Data extract START

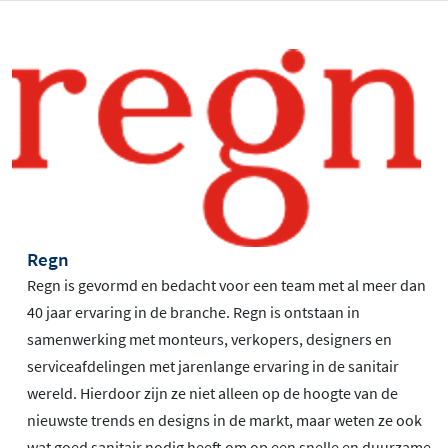
Regn
Regn is gevormd en bedacht voor een team met al meer dan
40 jaar ervaring in de branche. Regn is ontstaan in
samenwerking met monteurs, verkopers, designers en
serviceafdelingen met jarenlange ervaring in de sanitair
wereld. Hierdoor zijn ze niet alleen op de hoogte van de
nieuwste trends en designs in de markt, maar weten ze ook
wat goed sanitair nodig heeft om op een snelle en duurzame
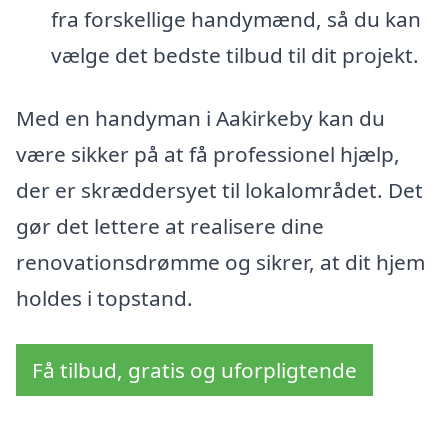
fra forskellige handymænd, så du kan
vælge det bedste tilbud til dit projekt.
Med en handyman i Aakirkeby kan du
være sikker på at få professionel hjælp,
der er skræddersyet til lokalområdet. Det
gør det lettere at realisere dine
renovationsdrømme og sikrer, at dit hjem
holdes i topstand.
Få tilbud, gratis og uforpligtende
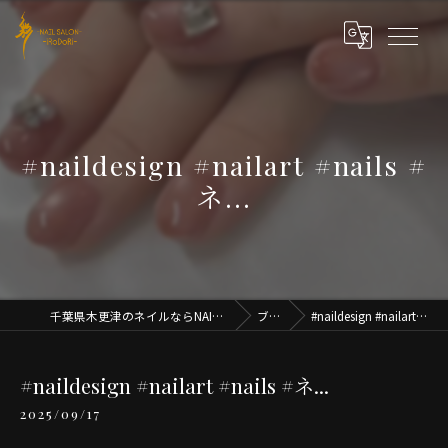
#naildesign #nailart #nails #
ネ...
千葉県木更津のネイルならNAIL SALON iRoDoRi
ブログ
#naildesign #nailart #nails #ネ...
#naildesign #nailart #nails #ネ...
2025/09/17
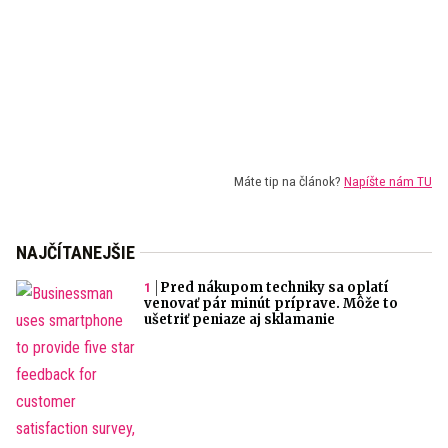
Máte tip na článok?
Napíšte nám TU
NAJČÍTANEJŠIE
Pred nákupom techniky sa oplatí
venovať pár minút príprave. Môže to
ušetriť peniaze aj sklamanie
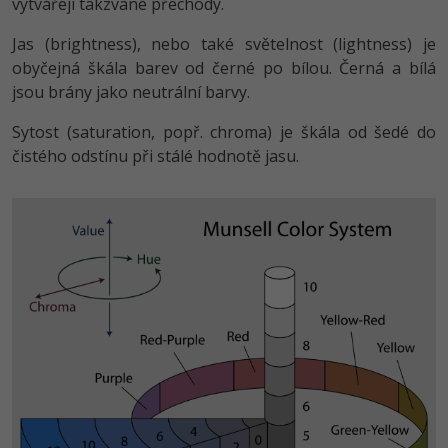
vytvářejí takzvané přechody.
Jas (brightness), nebo také světelnost (lightness) je
obyčejná škála barev od černé po bílou. Černá a bílá
jsou brány jako neutrální barvy.
Sytost (saturation, popř. chroma) je škála od šedé do
čistého odstínu při stálé hodnotě jasu.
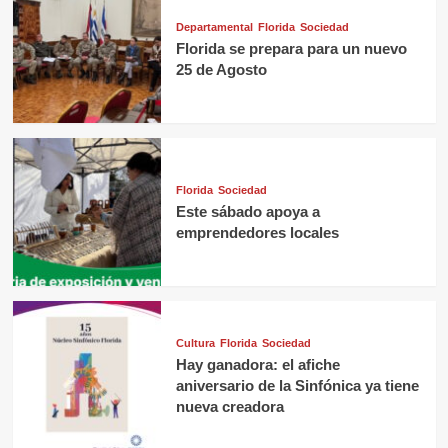
Departamental
Florida
Sociedad
Florida se prepara para un nuevo
25 de Agosto
Florida
Sociedad
Este sábado apoya a
emprendedores locales
Cultura
Florida
Sociedad
Hay ganadora: el afiche
aniversario de la Sinfónica ya tiene
nueva creadora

Data extract END

Exercise objective:
Recast the lines of text read from all the rows above as a Markdown table with the columns No and Line, numbering each line and skipping blank ones. Leave the pictures out.

Exercise output:
| No | Line |
|---|---|
| 1 | Regn |
| 2 | Regn is gevormd en bedacht voor een team met al meer dan |
| 3 | 40 jaar ervaring in de branche. Regn is ontstaan in |
| 4 | samenwerking met monteurs, verkopers, designers en |
| 5 | serviceafdelingen met jarenlange ervaring in de sanitair |
| 6 | wereld. Hierdoor zijn ze niet alleen op de hoogte van de |
| 7 | nieuwste trends en designs in de markt, maar weten ze ook |
| 8 | wat goed sanitair nodig heeft om op een snelle en duurzame |
| 9 | fra forskellige handymænd, så du kan |
| 10 | vælge det bedste tilbud til dit projekt. |
| 11 | Med en handyman i Aakirkeby kan du |
| 12 | være sikker på at få professionel hjælp, |
| 13 | der er skræddersyet til lokalområdet. Det |
| 14 | gør det lettere at realisere dine |
| 15 | renovationsdrømme og sikrer, at dit hjem |
| 16 | holdes i topstand. |
| 17 | Få tilbud, gratis og uforpligtende |
| 18 | #naildesign #nailart #nails # |
| 19 | ネ... |
| 20 | 千葉県木更津のネイルならNAIL SALON iRoDoRi |
| 21 | ブログ |
| 22 | #naildesign #nailart #nails #ネ... |
| 23 | #naildesign #nailart #nails #ネ... |
| 24 | 2025/09/17 |
| 25 | Máte tip na článok? |
| 26 | Napíšte nám TU |
| 27 | NAJČÍTANEJŠIE |
| 28 | Pred nákupom techniky sa oplatí |
| 29 | venovať pár minút príprave. Môže to |
| 30 | ušetriť peniaze aj sklamanie |
| 31 | vytvářejí takzvané přechody. |
| 32 | Jas (brightness), nebo také světelnost (lightness) je |
| 33 | obyčejná škála barev od černé po bílou. Černá a bílá |
| 34 | jsou brány jako neutrální barvy. |
| 35 | Sytost (saturation, popř. chroma) je škála od šedé do |
| 36 | čistého odstínu při stálé hodnotě jasu. |
| 37 | Departamental |
| 38 | Florida |
| 39 | Sociedad |
| 40 | Florida se prepara para un nuevo |
| 41 | 25 de Agosto |
| 42 | Florida |
| 43 | Sociedad |
| 44 | Este sábado apoya a |
| 45 | emprendedores locales |
| 46 | Cultura |
| 47 | Florida |
| 48 | Sociedad |
| 49 | Hay ganadora: el afiche |
| 50 | aniversario de la Sinfónica ya tiene |
| 51 | nueva creadora |